Task requirements: In the records below, find the line that contains "- **Quick Test" and the line that contains "### 🎯 **Strengths**", then retype exactly those two lines and every line between them.

Extracted data entries:
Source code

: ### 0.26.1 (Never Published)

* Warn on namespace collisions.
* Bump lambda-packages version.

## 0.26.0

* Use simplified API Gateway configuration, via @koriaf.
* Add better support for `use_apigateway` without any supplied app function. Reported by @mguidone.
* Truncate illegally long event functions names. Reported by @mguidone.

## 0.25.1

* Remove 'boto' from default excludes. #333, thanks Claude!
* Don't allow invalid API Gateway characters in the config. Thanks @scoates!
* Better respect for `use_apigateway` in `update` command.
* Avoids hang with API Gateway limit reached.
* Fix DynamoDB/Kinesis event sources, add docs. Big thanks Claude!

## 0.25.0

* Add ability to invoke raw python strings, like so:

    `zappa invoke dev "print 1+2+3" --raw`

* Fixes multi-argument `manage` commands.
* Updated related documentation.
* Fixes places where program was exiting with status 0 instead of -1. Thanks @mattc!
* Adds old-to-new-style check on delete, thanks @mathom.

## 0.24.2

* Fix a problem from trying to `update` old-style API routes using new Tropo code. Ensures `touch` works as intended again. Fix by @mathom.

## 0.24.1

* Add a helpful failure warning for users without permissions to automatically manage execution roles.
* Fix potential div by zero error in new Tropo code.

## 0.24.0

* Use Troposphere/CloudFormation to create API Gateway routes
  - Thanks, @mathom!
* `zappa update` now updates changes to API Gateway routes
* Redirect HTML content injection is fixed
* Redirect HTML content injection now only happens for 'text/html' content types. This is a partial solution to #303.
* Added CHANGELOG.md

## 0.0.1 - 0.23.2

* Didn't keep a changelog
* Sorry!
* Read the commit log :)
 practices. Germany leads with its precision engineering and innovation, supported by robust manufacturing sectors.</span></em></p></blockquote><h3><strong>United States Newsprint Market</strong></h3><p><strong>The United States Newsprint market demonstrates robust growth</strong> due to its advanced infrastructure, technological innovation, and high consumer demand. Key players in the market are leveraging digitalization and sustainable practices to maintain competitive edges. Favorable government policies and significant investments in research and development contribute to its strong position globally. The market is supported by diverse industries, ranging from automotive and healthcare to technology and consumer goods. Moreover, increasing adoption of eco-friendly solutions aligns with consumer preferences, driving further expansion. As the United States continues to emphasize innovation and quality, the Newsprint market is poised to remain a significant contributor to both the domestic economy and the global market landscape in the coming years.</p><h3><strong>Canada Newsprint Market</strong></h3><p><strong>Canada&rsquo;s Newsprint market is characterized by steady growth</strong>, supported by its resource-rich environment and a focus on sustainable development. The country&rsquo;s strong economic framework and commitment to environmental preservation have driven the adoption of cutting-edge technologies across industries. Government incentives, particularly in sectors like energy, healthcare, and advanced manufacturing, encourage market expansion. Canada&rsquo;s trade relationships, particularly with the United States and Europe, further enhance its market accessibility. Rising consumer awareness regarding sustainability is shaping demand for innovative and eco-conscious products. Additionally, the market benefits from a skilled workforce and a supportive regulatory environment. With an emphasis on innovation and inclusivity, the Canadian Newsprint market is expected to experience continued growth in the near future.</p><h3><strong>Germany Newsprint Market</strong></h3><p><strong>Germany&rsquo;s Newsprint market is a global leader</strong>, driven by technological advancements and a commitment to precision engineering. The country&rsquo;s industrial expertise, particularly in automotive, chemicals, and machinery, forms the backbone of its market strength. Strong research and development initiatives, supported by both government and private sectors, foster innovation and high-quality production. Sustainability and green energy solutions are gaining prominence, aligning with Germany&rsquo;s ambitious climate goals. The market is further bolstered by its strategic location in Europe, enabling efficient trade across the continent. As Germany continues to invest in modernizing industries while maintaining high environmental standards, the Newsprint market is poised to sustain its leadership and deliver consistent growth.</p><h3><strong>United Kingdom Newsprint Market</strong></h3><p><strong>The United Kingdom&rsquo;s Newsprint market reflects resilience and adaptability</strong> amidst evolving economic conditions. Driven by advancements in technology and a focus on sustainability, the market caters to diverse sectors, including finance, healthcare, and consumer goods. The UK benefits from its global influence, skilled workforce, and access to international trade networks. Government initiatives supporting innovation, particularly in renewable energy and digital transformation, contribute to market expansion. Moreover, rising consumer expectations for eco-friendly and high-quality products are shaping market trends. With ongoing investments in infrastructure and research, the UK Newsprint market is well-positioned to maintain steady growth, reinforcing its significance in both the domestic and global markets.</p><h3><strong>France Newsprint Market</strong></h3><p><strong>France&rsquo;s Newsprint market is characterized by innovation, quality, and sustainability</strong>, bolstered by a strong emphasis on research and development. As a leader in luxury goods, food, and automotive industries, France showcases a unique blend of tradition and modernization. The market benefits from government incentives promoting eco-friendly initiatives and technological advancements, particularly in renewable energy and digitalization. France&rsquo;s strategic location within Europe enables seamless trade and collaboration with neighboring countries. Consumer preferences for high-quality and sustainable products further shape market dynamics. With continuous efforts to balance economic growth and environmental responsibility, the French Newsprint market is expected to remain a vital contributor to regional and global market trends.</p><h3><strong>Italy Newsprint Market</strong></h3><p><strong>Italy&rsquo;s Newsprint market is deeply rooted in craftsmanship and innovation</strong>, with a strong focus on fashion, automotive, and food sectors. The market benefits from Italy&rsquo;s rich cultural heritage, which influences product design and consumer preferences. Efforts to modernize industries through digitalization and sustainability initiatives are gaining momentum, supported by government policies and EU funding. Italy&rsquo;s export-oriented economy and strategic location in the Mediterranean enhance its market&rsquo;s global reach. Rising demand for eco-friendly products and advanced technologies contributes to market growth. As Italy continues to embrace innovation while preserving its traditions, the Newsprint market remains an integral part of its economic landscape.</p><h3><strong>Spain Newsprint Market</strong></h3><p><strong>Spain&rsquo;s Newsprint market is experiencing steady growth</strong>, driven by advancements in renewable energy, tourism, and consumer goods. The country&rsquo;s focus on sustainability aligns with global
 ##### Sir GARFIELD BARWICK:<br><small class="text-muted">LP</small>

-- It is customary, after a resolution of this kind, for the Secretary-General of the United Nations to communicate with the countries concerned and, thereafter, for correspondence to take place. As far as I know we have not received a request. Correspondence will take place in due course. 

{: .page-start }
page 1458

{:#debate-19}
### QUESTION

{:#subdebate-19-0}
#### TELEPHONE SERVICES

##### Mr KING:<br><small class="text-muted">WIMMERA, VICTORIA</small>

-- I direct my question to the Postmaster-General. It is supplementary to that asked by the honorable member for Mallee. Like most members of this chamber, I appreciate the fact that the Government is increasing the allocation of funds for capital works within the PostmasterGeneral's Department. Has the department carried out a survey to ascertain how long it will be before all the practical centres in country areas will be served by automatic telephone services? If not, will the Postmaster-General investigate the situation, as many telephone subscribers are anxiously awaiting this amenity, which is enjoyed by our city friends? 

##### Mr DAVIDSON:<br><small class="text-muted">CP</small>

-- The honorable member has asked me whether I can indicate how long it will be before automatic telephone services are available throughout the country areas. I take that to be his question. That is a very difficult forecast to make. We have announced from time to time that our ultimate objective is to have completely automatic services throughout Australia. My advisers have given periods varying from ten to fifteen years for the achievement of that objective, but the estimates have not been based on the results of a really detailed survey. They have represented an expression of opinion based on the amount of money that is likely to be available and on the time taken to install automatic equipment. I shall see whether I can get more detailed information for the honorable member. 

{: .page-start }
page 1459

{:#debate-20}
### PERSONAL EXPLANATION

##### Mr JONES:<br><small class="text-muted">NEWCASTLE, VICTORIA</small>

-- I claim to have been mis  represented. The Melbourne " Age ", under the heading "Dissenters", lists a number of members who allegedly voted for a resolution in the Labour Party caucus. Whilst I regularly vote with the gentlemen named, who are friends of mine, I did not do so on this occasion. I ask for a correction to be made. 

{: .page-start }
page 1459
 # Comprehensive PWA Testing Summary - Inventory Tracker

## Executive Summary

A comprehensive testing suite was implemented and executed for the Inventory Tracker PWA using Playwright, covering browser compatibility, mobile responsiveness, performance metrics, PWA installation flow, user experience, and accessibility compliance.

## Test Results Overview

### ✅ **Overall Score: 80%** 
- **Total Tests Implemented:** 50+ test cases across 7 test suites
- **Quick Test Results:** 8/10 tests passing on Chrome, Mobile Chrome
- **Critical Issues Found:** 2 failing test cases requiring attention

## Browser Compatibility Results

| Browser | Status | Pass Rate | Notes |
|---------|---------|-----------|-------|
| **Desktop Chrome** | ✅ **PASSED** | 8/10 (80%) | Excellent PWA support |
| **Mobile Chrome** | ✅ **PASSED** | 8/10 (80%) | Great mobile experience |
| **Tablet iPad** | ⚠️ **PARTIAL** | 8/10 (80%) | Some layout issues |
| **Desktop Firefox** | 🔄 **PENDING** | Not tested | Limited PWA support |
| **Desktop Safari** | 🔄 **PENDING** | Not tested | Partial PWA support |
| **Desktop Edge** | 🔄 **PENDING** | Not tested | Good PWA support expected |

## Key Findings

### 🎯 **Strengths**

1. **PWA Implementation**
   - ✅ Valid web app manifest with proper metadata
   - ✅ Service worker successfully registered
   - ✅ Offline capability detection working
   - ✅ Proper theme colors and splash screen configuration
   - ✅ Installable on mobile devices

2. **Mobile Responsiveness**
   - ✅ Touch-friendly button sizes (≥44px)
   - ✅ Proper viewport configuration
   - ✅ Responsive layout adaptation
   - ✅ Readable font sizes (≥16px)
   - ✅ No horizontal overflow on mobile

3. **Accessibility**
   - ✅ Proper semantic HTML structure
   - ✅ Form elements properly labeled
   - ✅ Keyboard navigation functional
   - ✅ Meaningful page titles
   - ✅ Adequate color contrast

Answer box:
- **Quick Test Results:** 8/10 tests passing on Chrome, Mobile Chrome
- **Critical Issues Found:** 2 failing test cases requiring attention

## Browser Compatibility Results

| Browser | Status | Pass Rate | Notes |
|---------|---------|-----------|-------|
| **Desktop Chrome** | ✅ **PASSED** | 8/10 (80%) | Excellent PWA support |
| **Mobile Chrome** | ✅ **PASSED** | 8/10 (80%) | Great mobile experience |
| **Tablet iPad** | ⚠️ **PARTIAL** | 8/10 (80%) | Some layout issues |
| **Desktop Firefox** | 🔄 **PENDING** | Not tested | Limited PWA support |
| **Desktop Safari** | 🔄 **PENDING** | Not tested | Partial PWA support |
| **Desktop Edge** | 🔄 **PENDING** | Not tested | Good PWA support expected |

## Key Findings

### 🎯 **Strengths**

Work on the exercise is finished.